Positioning your brand is about understanding that the cultural impact you create is going to have deeper and more influential relationships with your audience than pure product and feature messaging. There’s an art to engaging and persuading people, and product is only one part of it.
Competitors will shout product and feature benefits from the rooftops, but a unique positioning is a sustainable competitive advantage in a cluttered market like SaaS. I often hear founders say “our product is better” or “our service is better”, but product performance is irrelevant if nobody knows you, or even worse, they know you but they don’t like you.
Brand positioning is key to being seen and convincing people to like you, trust you to buy from you.
Look for the human benefit in your offering
It’s all good and fine to talk jargon and specs with your colleagues, but there’s a 99.9% chance that the person on the other side of the tech stack does not know what you mean, or if they do, it’s because your competitors are all talking about the same thing.
So how do you jump the fence and start thinking about things on the other side of the tech stack? As you develop your brand position, understand that the benefit of your product offering might be adjacent to the feature — ie. it might give your user more time back in their day, so they can work on the business and not in the business, or it might help someone be more awesome at their job.
There’s often confidence in not talking about the feature, and instead talking about what the feature actually allows people to do as a result in their life or in the world.
The University of Sydney and Hotwire recently analysed the state of Australian tech brands in their Decoding Tech Brands Report, and the evidence is clear: Aussie SaaS companies are all communicating in a similar way, and very few are daring to do things differently.
Those that are, communicate their tech’s human benefit simply and consistently across all touchpoints, and can confidently cut through the clutter of tech brands by being bold because they know they’re adding value to their end user in everything they do.
Have a go at underperforming
There’s an awesome quote from Harvard Professor Frances Frei. She talks about brands daring to be bad and underperforming in strategic ways, in order to achieve excellence.
Instead of trying to be the best at everything, decide where you’re willing to perform poorly based on the dimensions that your users value least, and double down on being awesome at the things they care about.

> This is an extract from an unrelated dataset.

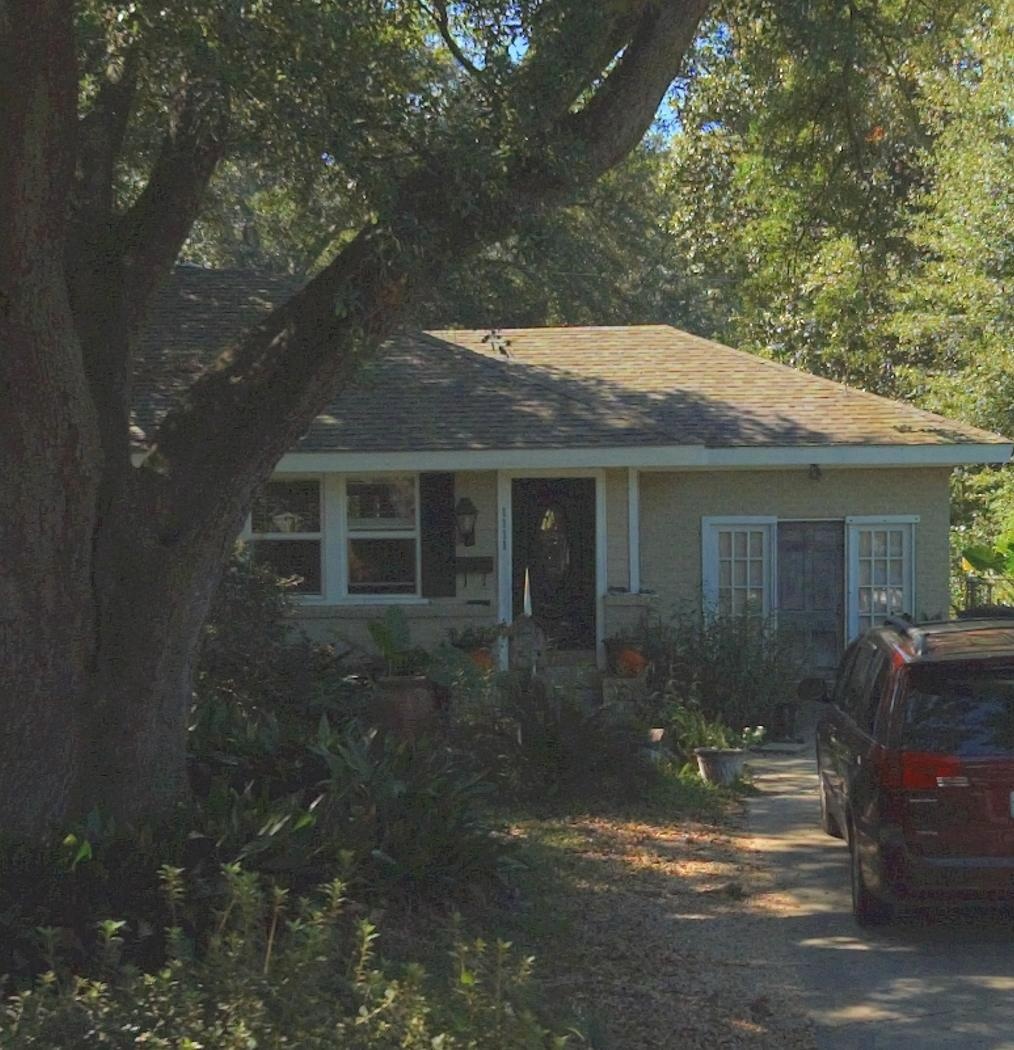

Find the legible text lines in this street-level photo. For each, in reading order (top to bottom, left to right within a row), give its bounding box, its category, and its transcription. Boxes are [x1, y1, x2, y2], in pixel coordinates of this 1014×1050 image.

[500, 504, 509, 550] StreetNumber: 1111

While most marketeers talk about tracking sales and churn (and yes, they have their place), find the dimensions you’re going to win on and make them your marketing mantra. It might be sustainability, service or value. Whatever it is, find them, nail them to the wall and don’t try and be everything, just be great at those.
Customers aren’t the be all end all
Brand positioning isn’t just about your end user — it’s also an organising principle for your business. It’s going to influence everything from why top talent wants to work with you, to why employees choose to stay with you, and why you become an envied place to work in the marketplace — it’s your company’s internal cultural compass. The talent war is as competitive as ever, and where five years ago tech companies might have previously won with free coffee and beer in the fridge, in 2022, that’s not going to cut it. You need to be offering value and substance.
We’re living in a time where SaaS users are spoilt for choice, and customer loyalty is near non-existent. The only way to cut through is by looking past the tech in front of you, and getting to know your customers.
Don’t delay — start meeting them, talking to them, understanding them and crafting a brand to match. Remember, people not pixels, in everything you do.